Imaginez, commence Amit Chaudhuri, que pour une raison quelconque, la seule littérature anglaise accessible au reste du monde se limite «aux oeuvres de Julian Barnes, Martin Amis, Fay Weldon, Angela Carter... Et qu'en revanche, on ignore totalement l'existence de Blake, Dickens et Lawrence». Voilà à peu près, conclut-il, ce qu'on sait de la littérature indienne.
Amit Chaudhuri est un écrivain indien, très connu dans son pays. Bengali d'origine, il écrit lui-même en anglais. Cette déclaration, extraite de sa préface à une anthologie du roman indien, désigne en fait deux problèmes qui alimentent des débats très chauds, virulents parfois, parmi les auteurs et éditeurs indiens.

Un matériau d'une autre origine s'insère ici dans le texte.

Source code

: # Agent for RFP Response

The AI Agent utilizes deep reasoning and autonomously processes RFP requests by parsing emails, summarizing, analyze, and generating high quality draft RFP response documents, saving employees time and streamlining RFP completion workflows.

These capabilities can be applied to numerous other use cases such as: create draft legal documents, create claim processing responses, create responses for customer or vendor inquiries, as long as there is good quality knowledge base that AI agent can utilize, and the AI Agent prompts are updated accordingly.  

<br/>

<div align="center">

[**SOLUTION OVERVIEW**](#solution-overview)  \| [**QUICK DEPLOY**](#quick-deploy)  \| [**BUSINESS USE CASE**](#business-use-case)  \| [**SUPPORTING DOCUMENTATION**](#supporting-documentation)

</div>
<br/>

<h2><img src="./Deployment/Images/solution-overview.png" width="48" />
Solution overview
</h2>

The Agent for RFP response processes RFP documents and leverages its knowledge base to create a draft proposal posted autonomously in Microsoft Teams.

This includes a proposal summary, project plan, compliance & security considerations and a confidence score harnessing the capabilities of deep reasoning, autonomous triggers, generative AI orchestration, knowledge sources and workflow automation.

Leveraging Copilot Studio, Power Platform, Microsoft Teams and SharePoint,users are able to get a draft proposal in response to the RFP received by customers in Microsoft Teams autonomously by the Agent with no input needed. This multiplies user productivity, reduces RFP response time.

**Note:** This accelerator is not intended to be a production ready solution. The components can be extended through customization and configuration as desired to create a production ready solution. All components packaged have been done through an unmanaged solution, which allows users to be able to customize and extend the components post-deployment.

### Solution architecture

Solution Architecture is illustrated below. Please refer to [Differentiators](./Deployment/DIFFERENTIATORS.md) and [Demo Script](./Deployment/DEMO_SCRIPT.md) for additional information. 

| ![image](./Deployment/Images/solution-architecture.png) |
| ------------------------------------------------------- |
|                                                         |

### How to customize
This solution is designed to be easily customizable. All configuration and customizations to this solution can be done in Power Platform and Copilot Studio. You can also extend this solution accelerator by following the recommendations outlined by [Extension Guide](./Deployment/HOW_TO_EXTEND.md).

D'abord, du roman indien, le lecteur étranger ne connaît que le roman en anglais. Souvent, il ne soupçonne même pas l'existence d'une immense production littéraire dans les autres langues indiennes, dites vernaculaires. Ensuite, de la littérature en anglais, il connaît essentiellement les auteurs de la diaspora ou ceux issus des milieux les plus occidentalisés, cette élite sociale qui a fait ses études à Oxford avant de revenir à Bombay ou à Delhi.

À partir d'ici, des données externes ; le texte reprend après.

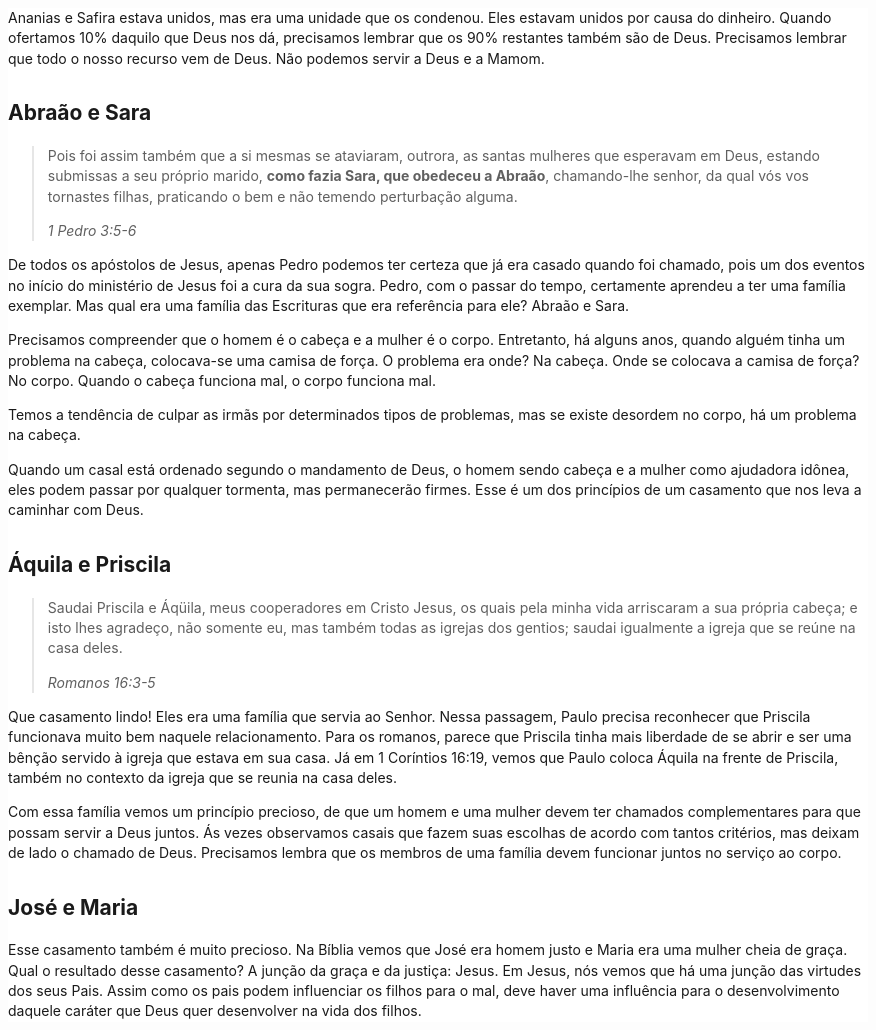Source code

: Ananias e Safira estava unidos, mas era uma unidade que os condenou. Eles estavam unidos por causa do dinheiro. Quando ofertamos 10% daquilo que Deus nos dá, precisamos lembrar que os 90% restantes também são de Deus. Precisamos lembrar que todo o nosso recurso vem de Deus. Não podemos servir a Deus e a Mamom.

## Abraão e Sara

> Pois foi assim também que a si mesmas se ataviaram, outrora, as santas mulheres que esperavam em Deus, estando submissas a seu próprio marido, **como fazia Sara, que obedeceu a Abraão**, chamando-lhe senhor, da qual vós vos tornastes filhas, praticando o bem e não temendo perturbação alguma.
>
> *1 Pedro 3:5-6*

De todos os apóstolos de Jesus, apenas Pedro podemos ter certeza que já era casado quando foi chamado, pois um dos eventos no início do ministério de Jesus foi a cura da sua sogra. Pedro, com o passar do tempo, certamente aprendeu a ter uma família exemplar. Mas qual era uma família das Escrituras que era referência para ele? Abraão e Sara.

Precisamos compreender que o homem é o cabeça e a mulher é o corpo. Entretanto, há alguns anos, quando alguém tinha um problema na cabeça, colocava-se uma camisa de força. O problema era onde? Na cabeça. Onde se colocava a camisa de força? No corpo. Quando o cabeça funciona mal, o corpo funciona mal.

Temos a tendência de culpar as irmãs por determinados tipos de problemas, mas se existe desordem no corpo, há um problema na cabeça.

Quando um casal está ordenado segundo o mandamento de Deus, o homem sendo cabeça e a mulher como ajudadora idônea, eles podem passar por qualquer tormenta, mas permanecerão firmes. Esse é um dos princípios de um casamento que nos leva a caminhar com Deus.

## Áquila e Priscila

> Saudai Priscila e Áqüila, meus cooperadores em Cristo Jesus, os quais pela minha vida arriscaram a sua própria cabeça; e isto lhes agradeço, não somente eu, mas também todas as igrejas dos gentios; saudai igualmente a igreja que se reúne na casa deles.
>
> *Romanos 16:3-5*

Que casamento lindo! Eles era uma família que servia ao Senhor. Nessa passagem, Paulo precisa reconhecer que Priscila funcionava muito bem naquele relacionamento. Para os romanos, parece que Priscila tinha mais liberdade de se abrir e ser uma bênção servido à igreja que estava em sua casa. Já em 1 Coríntios 16:19, vemos que Paulo coloca Áquila na frente de Priscila, também no contexto da igreja que se reunia na casa deles.

Com essa família vemos um princípio precioso, de que um homem e uma mulher devem ter chamados complementares para que possam servir a Deus juntos. Ás vezes observamos casais que fazem suas escolhas de acordo com tantos critérios, mas deixam de lado o chamado de Deus. Precisamos lembra que os membros de uma família devem funcionar juntos no serviço ao corpo.

## José e Maria

Esse casamento também é muito precioso. Na Bíblia vemos que José era homem justo e Maria era uma mulher cheia de graça. Qual o resultado desse casamento? A junção da graça e da justiça: Jesus. Em Jesus, nós vemos que há uma junção das virtudes dos seus Pais. Assim como os pais podem influenciar os filhos para o mal, deve haver uma influência para o desenvolvimento daquele caráter que Deus quer desenvolver na vida dos filhos.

On pourrait dire que la question a émergé en 1980 avec la parution des Enfants de Minuit de Salman Rushdie, mais la véritable ouverture des hostilités a été marquée, en 1997, par le même Rushdie dans une autre anthologie du roman indien. Différence notable entre les deux. Sur 32 auteurs, Rushdie a choisi 31 anglophones. Sur 38 auteurs, Chaudhuri en a 18.